Another important issue in clinical trial design is the selection of the optimal regimen as control. Our meta-regression models indicate that no specific types of chemotherapeutic agents are clearly superior to others in terms of improvement in PFS, consistent with previous meta-analyses [1, 10, 60]. While multi-drug combinations produce higher PFS, the selection of chemotherapeutic regimens should also take into account treatment safety and impact on the patients’ quality of life. The independent predictive value of geographic region on treatment safety strongly indicates an ethnic or genetic basis of the different safety profiles. Future international clinical trials should incorporate more detailed biomarker and pharmacogenetic studies to explore the optimal regimens for different ethnic groups.

Pharmacogenetic differences in drug targets and drug-metabolizing enzymes have been found to play important roles in both the efficacy and safety of fluororpyrimidines [61, 62]. The potential impact of pharmacogenetic factors must be kept in mind when interpreting and extrapolating results comparing different fluoropyrimidine regimens. For example, capecitabine has shown overall survival benefit in randomized trials compared with conventional 5-FU infusion (200 mg/m2/day by continuous infusion or 800 mg/m2/day for 5 days, every 3 weeks). S-1 has shown benefit in PFS and response rate compared with conventional 5-FU infusion (800 mg/m2/day for 5 days every 4 weeks). Regarding the potential benefit of weekly or biweekly infusion of high-dose 5-FU and leucovorin, our previous studies suggested a pharmacodynamic basis for its higher response and lower toxicity compared with conventional bolus injection of 5-FU. The serum concentrations achieved by the high-dose infusional 5-FU schedule can suppress thymidylate synthase, the target enzyme of 5-FU, more sustainably, while the bone marrow concentrations achieved by this regimen did not produce significant toxicity to myeloid progenitor cells [63, 64]. The impact of pharmacogenetics on this regimen is not known. Comparative studies of genetic polymorphisms for drug targets and drug-metabolizing enzymes in Western and Asian patients should be incorporated into future clinical trials to better understand differences in toxicity and efficacy of fluoropyrimidines in Asian and non-Asian patients.

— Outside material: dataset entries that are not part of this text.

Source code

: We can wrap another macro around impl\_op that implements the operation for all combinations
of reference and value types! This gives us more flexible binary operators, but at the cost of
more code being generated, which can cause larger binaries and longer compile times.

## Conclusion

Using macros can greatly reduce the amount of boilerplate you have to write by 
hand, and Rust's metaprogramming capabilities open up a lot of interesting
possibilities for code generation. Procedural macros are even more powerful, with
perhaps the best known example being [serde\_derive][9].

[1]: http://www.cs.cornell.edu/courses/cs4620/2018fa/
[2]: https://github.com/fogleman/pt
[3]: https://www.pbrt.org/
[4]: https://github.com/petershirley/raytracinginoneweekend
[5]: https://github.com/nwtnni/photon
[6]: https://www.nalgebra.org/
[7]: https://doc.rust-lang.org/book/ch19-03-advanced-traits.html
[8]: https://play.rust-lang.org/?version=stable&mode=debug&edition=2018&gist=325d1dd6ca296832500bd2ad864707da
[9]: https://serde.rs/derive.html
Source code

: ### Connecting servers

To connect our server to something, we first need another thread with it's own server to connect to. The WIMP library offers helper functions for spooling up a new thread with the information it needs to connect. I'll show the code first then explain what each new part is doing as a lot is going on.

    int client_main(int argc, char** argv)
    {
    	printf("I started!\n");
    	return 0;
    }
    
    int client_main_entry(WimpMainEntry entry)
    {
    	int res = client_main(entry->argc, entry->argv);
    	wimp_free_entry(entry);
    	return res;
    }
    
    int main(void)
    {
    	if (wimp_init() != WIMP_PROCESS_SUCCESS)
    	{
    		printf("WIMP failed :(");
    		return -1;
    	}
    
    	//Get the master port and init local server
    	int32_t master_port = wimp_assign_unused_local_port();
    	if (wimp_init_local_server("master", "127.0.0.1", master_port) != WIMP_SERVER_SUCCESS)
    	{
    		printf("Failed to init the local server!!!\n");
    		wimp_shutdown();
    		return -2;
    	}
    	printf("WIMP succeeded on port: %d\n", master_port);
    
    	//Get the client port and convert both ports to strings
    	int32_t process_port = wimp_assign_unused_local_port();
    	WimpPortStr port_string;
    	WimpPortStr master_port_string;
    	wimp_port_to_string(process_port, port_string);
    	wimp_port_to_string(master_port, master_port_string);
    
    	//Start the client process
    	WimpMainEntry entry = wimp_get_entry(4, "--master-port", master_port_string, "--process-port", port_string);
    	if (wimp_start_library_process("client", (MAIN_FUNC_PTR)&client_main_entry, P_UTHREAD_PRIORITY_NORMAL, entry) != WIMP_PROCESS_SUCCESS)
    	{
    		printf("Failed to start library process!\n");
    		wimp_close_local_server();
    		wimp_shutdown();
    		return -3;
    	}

There are several important limitations of this study. First, because the control arm of the trials analyzed are very heterogeneous, it is difficult to compare the efficacy of different combination regimens by conventional meta-analysis. That is why we used the treatment arm-based approach. Second, many important factors, such as the histological subtypes, tumor extent at the start of chemotherapy, and content of second-line therapy, were not reported in many of the clinical trials analyzed. This significantly limits the numbers of factors that can be analyzed by meta-analysis and meta-regression. Third, meta-analysis based on aggregated patient data will suffer from the ecological bias. Future studies based on individual patient data are needed to verify the predictors identified in this study.

In conclusion, geographic region (Asian vs. non-Asian) plays an important role in the heterogeneity of clinical trials of gastric cancers and is an independent predictor of safety of systemic therapy for gastric cancer.